Pero no se busca a sí mismo; no se deja enredar por la soberbia sutil de sentirse " distinto " de los otros y, por consiguiente, mejor que los demás. No exige reconocimientos, ni honores. Acepta la dramaticidad de la fe y de su vocación. Está en paz con su conciencia. No quiere ser dominador del prójimo, sino solo un testigo, un colaborador, un servidor. Todos hemos de ser profetas si aceptamos las profundas exigencias de nuestro bautismo. Ante todo y sobre todo, hemos de lograr humildad, servicialidad, caridad y, en una palabra, santidad de vida. San Juan Crisóstomo alaba así la tarea de San Juan Bautista:
" Es deber del buen servidor no sólo el de no defraudar a su dueño la gloria que se le debe, sino también el de rechazar los honores que quiera tributarle la multitud... San Juan dijo "quien viene detrás de mí, en realidad me precede", y "no soy digno de desatar la correa de sus sandalias", y "Él os bautizará con el Espíritu Santo y el fuego", y que había visto al Espíritu Santo descender en forma de paloma y posarse sobre Él. Por último atestiguó que era el Hijo de Dios y añadió "he ahí al Cordero de Dios que quita el pecado del mundo"...

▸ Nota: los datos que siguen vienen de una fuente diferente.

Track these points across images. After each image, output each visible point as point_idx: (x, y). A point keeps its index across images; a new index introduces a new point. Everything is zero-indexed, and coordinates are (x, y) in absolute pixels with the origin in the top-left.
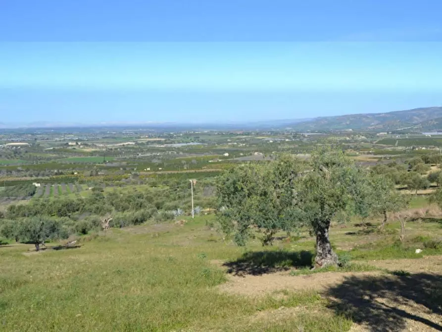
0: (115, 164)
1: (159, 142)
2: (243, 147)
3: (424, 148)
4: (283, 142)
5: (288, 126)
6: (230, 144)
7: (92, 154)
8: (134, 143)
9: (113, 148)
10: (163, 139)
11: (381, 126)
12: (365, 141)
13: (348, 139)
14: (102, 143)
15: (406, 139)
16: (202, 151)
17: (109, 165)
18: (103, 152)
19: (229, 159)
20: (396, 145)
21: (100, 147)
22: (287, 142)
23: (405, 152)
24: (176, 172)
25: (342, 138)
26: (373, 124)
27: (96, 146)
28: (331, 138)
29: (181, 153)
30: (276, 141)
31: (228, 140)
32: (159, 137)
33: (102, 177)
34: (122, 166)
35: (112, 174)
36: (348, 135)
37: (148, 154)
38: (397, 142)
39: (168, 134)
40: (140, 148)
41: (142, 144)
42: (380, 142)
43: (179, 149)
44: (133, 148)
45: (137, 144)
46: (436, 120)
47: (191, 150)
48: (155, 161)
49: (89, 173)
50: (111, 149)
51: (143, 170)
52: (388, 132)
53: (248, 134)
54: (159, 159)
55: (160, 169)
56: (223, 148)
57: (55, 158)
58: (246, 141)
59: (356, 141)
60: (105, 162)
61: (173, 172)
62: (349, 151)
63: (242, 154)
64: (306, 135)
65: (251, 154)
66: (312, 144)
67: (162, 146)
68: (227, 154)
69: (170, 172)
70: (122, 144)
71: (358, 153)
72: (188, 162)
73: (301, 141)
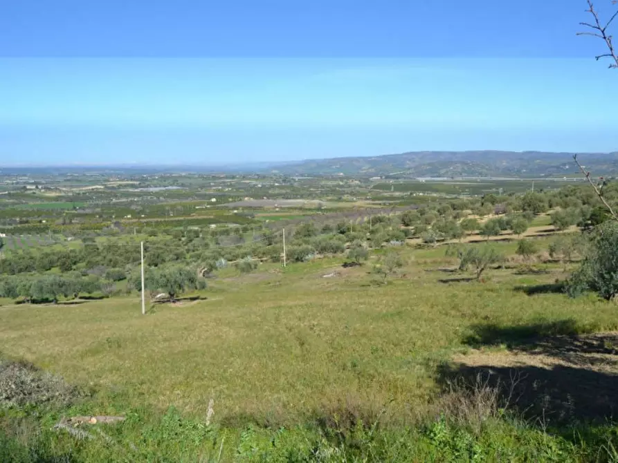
0: (88, 211)
1: (133, 186)
2: (229, 191)
3: (421, 194)
4: (273, 187)
5: (276, 168)
6: (214, 188)
7: (57, 199)
8: (102, 187)
9: (81, 192)
10: (137, 183)
11: (373, 170)
12: (360, 187)
13: (341, 183)
14: (65, 186)
15: (401, 184)
16: (186, 196)
17: (81, 212)
18: (69, 197)
19: (219, 205)
20: (392, 190)
21: (64, 192)
22: (277, 186)
23: (402, 198)
24: (163, 220)
25: (335, 183)
26: (364, 168)
27: (60, 191)
28: (323, 183)
29: (161, 198)
30: (265, 186)
31: (212, 184)
32: (132, 180)
33: (79, 226)
34: (97, 213)
35: (88, 222)
36: (341, 179)
37: (124, 200)
38: (393, 188)
39: (142, 176)
40: (112, 192)
41: (113, 188)
42: (375, 187)
43: (158, 194)
44: (104, 192)
45: (106, 187)
46: (429, 164)
47: (171, 195)
48: (133, 207)
49: (61, 221)
50: (79, 194)
51: (122, 217)
52: (381, 177)
53: (233, 177)
54: (138, 205)
55: (143, 216)
56: (207, 193)
57: (13, 204)
58: (231, 186)
59: (350, 186)
60: (75, 208)
61: (159, 220)
62: (345, 197)
63: (230, 200)
64: (297, 179)
65: (241, 200)
66: (304, 189)
67: (136, 190)
68: (214, 200)
69: (156, 220)
70: (91, 188)
71: (355, 199)
72: (173, 207)
73: (292, 186)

" Como solo se preocupaba de conducirlos a Cristo y hacerlos discípulos suyos, no lanzó un largo discurso. San Juan sabía que, una vez que hubieran acogido sus palabras y se hubieran convencido, no tendrían ya necesidad de su testimonio a favor de Aquél... Cristo no habló; todo lo dijo San Juan... Juan, haciendo oficio de amigo, tomó la diestra de la esposa, al conciliarle con sus palabras las almas de los hombres. Y Él, tras haberles acogido, los ligó tan estrechamente a sí mismo que ya no regresaron a aquél que se los había confiado... Todos los demás profetas y apóstoles anunciaron a Cristo cuando estaba ausente. Unos, antes de su Encarnación; otros, después de su Ascensión. Sólo él lo anunció estando presente. Por eso también lo llamó "amigo del esposo", pues sólo él asistió a su boda " (Homilías sobre el evangelio de S. Juan 16 y 18).